### Aim of the task
Locate every line in the records below that contains the word "elevation", and copy each of those lines in full.

### Entries
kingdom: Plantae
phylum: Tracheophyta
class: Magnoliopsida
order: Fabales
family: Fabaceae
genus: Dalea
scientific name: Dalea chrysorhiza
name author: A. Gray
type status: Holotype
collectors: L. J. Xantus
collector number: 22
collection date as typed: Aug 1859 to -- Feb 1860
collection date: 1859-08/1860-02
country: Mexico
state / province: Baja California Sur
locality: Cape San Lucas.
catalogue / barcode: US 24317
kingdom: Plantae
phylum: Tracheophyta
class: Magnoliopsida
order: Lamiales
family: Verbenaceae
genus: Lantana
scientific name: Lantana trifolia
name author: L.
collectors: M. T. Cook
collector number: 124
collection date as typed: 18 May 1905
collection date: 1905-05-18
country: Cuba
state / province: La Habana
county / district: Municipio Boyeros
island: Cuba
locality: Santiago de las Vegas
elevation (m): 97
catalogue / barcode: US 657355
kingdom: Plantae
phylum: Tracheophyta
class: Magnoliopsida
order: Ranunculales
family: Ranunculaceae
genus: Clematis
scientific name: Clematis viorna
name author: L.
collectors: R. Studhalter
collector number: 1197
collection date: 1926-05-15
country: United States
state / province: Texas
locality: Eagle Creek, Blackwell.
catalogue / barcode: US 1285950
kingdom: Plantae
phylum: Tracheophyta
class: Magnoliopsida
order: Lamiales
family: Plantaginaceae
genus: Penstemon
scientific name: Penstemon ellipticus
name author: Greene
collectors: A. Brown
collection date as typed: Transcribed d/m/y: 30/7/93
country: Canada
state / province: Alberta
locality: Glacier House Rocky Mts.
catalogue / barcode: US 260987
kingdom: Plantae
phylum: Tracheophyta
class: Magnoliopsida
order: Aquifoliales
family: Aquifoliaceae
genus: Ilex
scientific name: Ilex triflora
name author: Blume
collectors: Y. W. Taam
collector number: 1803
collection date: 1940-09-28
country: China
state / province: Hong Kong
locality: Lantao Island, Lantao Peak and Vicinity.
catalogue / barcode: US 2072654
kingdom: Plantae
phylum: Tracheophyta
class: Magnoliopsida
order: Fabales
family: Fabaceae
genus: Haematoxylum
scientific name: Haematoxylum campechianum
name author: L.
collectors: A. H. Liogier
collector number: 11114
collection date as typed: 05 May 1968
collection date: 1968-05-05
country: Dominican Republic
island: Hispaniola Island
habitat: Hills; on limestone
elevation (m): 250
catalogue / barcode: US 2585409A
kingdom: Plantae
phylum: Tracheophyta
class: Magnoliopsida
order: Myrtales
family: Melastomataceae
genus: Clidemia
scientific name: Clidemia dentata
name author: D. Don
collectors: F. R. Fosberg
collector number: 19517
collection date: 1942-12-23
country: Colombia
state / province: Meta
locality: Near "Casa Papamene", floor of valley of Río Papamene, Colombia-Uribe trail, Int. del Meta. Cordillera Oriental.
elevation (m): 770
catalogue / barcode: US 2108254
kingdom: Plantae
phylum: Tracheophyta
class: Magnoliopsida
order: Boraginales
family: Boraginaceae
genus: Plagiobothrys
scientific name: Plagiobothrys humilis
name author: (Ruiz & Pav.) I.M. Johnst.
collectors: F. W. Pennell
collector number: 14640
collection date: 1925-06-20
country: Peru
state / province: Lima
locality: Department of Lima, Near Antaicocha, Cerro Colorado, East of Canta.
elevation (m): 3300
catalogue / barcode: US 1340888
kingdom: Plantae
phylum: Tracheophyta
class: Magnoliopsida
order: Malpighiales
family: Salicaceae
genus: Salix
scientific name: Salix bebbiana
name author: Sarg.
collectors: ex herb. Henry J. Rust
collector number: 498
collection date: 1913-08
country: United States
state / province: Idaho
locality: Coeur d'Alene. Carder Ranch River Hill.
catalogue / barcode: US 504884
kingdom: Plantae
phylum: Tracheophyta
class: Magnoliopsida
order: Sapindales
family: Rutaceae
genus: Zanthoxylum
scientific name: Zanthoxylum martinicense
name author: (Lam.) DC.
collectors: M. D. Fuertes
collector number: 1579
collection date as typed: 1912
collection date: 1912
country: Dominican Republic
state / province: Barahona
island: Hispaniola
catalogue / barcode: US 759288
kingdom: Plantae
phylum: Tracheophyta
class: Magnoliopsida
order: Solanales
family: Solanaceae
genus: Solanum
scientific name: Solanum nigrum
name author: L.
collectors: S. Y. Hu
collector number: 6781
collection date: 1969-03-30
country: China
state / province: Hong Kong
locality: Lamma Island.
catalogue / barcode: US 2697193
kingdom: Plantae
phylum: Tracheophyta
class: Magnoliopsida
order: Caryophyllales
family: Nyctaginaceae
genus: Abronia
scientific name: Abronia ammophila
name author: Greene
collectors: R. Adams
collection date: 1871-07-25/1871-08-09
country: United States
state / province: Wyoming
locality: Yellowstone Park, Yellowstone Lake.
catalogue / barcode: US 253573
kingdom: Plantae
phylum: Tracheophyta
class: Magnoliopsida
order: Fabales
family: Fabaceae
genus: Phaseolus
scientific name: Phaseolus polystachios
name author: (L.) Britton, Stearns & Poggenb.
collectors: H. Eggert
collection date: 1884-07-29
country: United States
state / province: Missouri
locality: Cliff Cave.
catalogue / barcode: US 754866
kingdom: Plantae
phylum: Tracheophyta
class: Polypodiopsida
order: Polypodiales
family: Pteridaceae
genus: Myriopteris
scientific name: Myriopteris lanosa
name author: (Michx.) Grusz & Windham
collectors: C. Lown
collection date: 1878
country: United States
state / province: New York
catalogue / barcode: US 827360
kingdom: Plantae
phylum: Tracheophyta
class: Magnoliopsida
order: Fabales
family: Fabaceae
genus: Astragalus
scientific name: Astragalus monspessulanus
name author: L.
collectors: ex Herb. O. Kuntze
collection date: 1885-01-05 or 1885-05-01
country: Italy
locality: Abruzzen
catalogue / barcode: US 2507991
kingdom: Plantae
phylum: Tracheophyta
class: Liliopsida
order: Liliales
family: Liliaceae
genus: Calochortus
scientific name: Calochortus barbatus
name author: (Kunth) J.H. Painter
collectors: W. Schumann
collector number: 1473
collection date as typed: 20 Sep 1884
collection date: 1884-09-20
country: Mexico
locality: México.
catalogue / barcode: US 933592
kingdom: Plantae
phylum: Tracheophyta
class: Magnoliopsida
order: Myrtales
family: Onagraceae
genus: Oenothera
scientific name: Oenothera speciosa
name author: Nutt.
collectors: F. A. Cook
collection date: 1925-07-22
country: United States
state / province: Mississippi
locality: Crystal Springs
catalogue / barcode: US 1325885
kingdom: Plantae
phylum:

### Exercise response
elevation (m): 97
elevation (m): 250
elevation (m): 770
elevation (m): 3300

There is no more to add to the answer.